What the task requires = Each line of the records that holds the word "ovog" should be copied out.

Saved data entries =
********
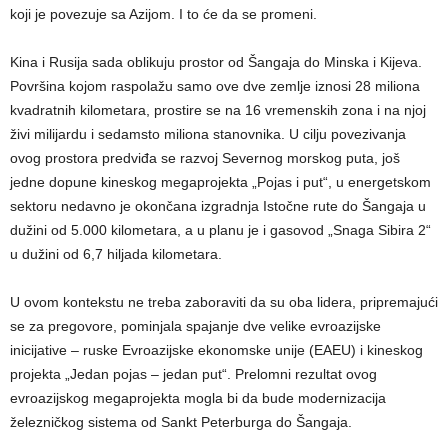
koji je povezuje sa Azijom. I to će da se promeni.
Kina i Rusija sada oblikuju prostor od Šangaja do Minska i Kijeva.
Površina kojom raspolažu samo ove dve zemlje iznosi 28 miliona
kvadratnih kilometara, prostire se na 16 vremenskih zona i na njoj
živi milijardu i sedamsto miliona stanovnika. U cilju povezivanja
ovog prostora predviđa se razvoj Severnog morskog puta, još
jedne dopune kineskog megaprojekta „Pojas i put“, u energetskom
sektoru nedavno je okončana izgradnja Istočne rute do Šangaja u
dužini od 5.000 kilometara, a u planu je i gasovod „Snaga Sibira 2“
u dužini od 6,7 hiljada kilometara.
U ovom kontekstu ne treba zaboraviti da su oba lidera, pripremajući
se za pregovore, pominjala spajanje dve velike evroazijske
inicijative – ruske Evroazijske ekonomske unije (EAEU) i kineskog
projekta „Jedan pojas – jedan put“. Prelomni rezultat ovog
evroazijskog megaprojekta mogla bi da bude modernizacija
železničkog sistema od Sankt Peterburga do Šangaja.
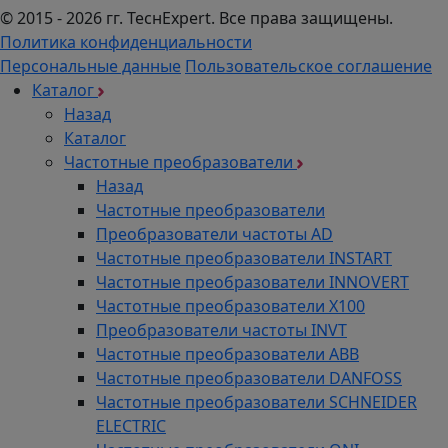
© 2015 - 2026 гг. ТеcнExpert. Все права защищены.
Политика конфиденциальности
Персональные данные
Пользовательское соглашение
Каталог
Назад
Каталог
Частотные преобразователи
Назад
Частотные преобразователи
Преобразователи частоты AD
Частотные преобразователи INSTART
Частотные преобразователи INNOVERT
Частотные преобразователи Х100
Преобразователи частоты INVT
Частотные преобразователи ABB
Частотные преобразователи DANFOSS
Частотные преобразователи SCHNEIDER
ELECTRIC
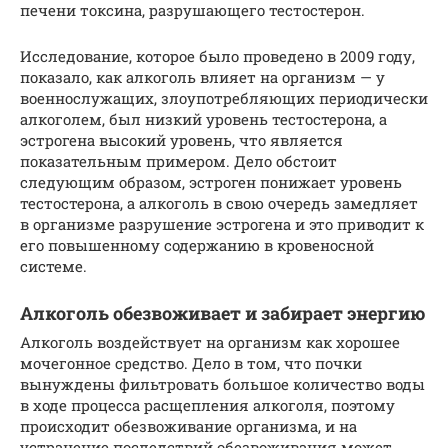
печени токсина, разрушающего тестостерон.
Исследование, которое было проведено в 2009 году,
показало, как алкоголь влияет на организм — у
военнослужащих, злоупотребляющих периодически
алкоголем, был низкий уровень тестостерона, а
эстрогена высокий уровень, что является
показательным примером. Дело обстоит
следующим образом, эстроген понижает уровень
тестостерона, а алкоголь в свою очередь замедляет
в организме разрушение эстрогена и это приводит к
его повышенному содержанию в кровеносной
системе.
Алкоголь обезвоживает и забирает энергию
Алкоголь воздействует на организм как хорошее
мочегонное средство. Дело в том, что почки
вынуждены фильтровать большое количество воды
в ходе процесса расщепления алкоголя, поэтому
происходит обезвоживание организма, и на
устранение последствий обезвоживания может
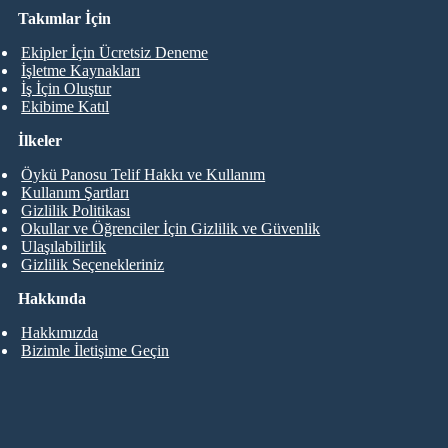
Takımlar İçin
Ekipler İçin Ücretsiz Deneme
İşletme Kaynakları
İş İçin Oluştur
Ekibime Katıl
İlkeler
Öykü Panosu Telif Hakkı ve Kullanım
Kullanım Şartları
Gizlilik Politikası
Okullar ve Öğrenciler İçin Gizlilik ve Güvenlik
Ulaşılabilirlik
Gizlilik Seçenekleriniz
Hakkında
Hakkımızda
Bizimle İletişime Geçin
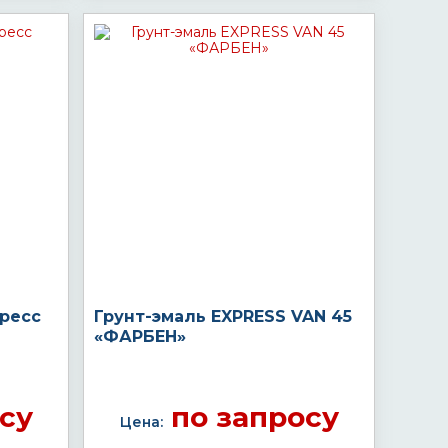
пресс
Грунт-эмаль EXPRESS VAN 45
«ФАРБЕН»
су
по запросу
Цена:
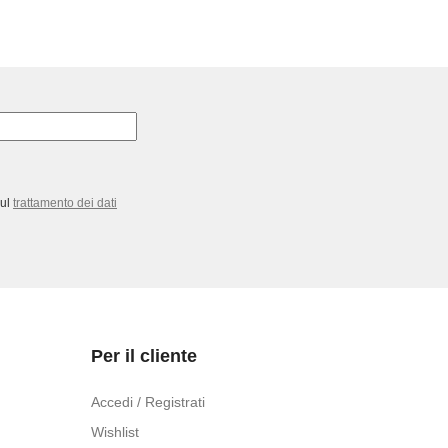
o
crema
-
Canson
quantità
sul
trattamento dei dati
Per il cliente
Accedi / Registrati
Wishlist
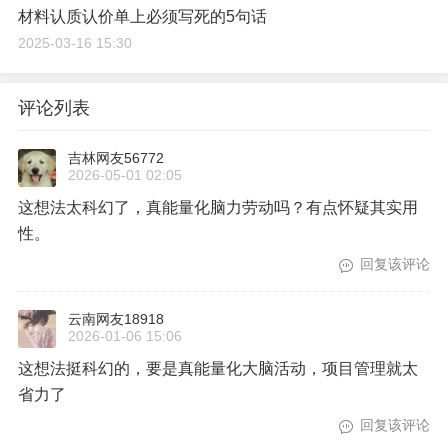
材料认质认价单上必须写死的5句话
2025-03-16 15:30
评论列表
吉林网友56772
2026-05-01 02:05
这想法太科幻了，真能量化脑力劳动吗？有点怀疑其实用
性。
回复该评论
云南网友18918
2026-01-06 15:06
这想法挺科幻的，要是真能量化大脑活动，项目管理就太
省力了
回复该评论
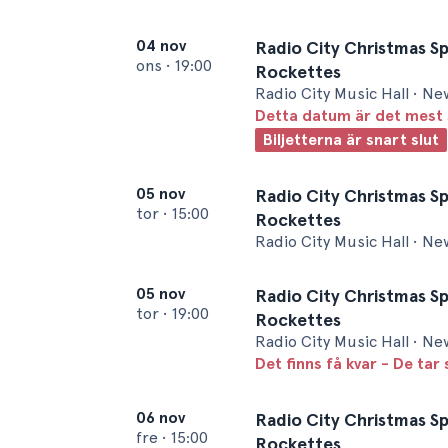
04 nov
Radio City Christmas Sp
ons
•
19:00
Rockettes
Radio City Music Hall • Ne
Detta datum är det mest 
Biljetterna är snart slut
05 nov
Radio City Christmas Sp
tor
•
15:00
Rockettes
Radio City Music Hall • Ne
05 nov
Radio City Christmas Sp
tor
•
19:00
Rockettes
Radio City Music Hall • Ne
Det finns få kvar - De tar 
06 nov
Radio City Christmas Sp
fre
•
15:00
Rockettes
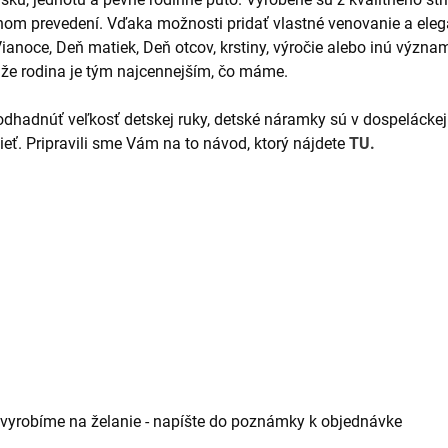
tenom prevedení. Vďaka možnosti pridať vlastné venovanie a e
oce, Deň matiek, Deň otcov, krstiny, výročie alebo inú významn
 že rodina je tým najcennejším, čo máme.
odhadnúť veľkosť detskej ruky, detské náramky sú v dospeláckej
ieť. Pripravili sme Vám na to návod, ktorý nájdete
TU.
 vyrobíme na želanie - napíšte do poznámky k objednávke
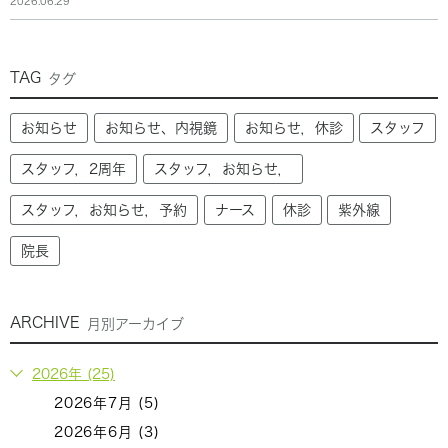
2026.06.29
TAG
タグ
お知らせ
お知らせ、内視鏡
お知らせ，休診
スタッフ
スタッフ，2周年
スタッフ，お知らせ，
スタッフ，お知らせ，予約
ナース
休診
紫外線
院長
ARCHIVE
月別アーカイブ
2026年 (25)
2026年7月 (5)
2026年6月 (3)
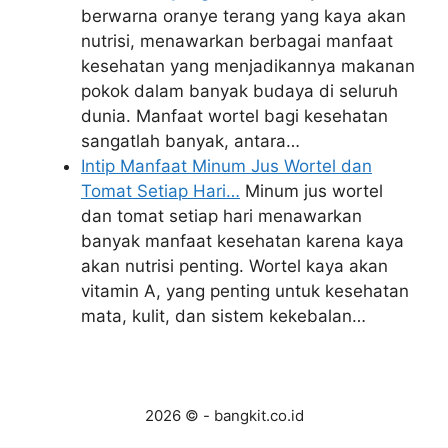
berwarna oranye terang yang kaya akan
nutrisi, menawarkan berbagai manfaat
kesehatan yang menjadikannya makanan
pokok dalam banyak budaya di seluruh
dunia. Manfaat wortel bagi kesehatan
sangatlah banyak, antara…
Intip Manfaat Minum Jus Wortel dan
Tomat Setiap Hari…
Minum jus wortel
dan tomat setiap hari menawarkan
banyak manfaat kesehatan karena kaya
akan nutrisi penting. Wortel kaya akan
vitamin A, yang penting untuk kesehatan
mata, kulit, dan sistem kekebalan…
2026 © - bangkit.co.id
********
Result for this exercise =
ovog prostora predviđa se razvoj Severnog morskog puta, još
projekta „Jedan pojas – jedan put“. Prelomni rezultat ovog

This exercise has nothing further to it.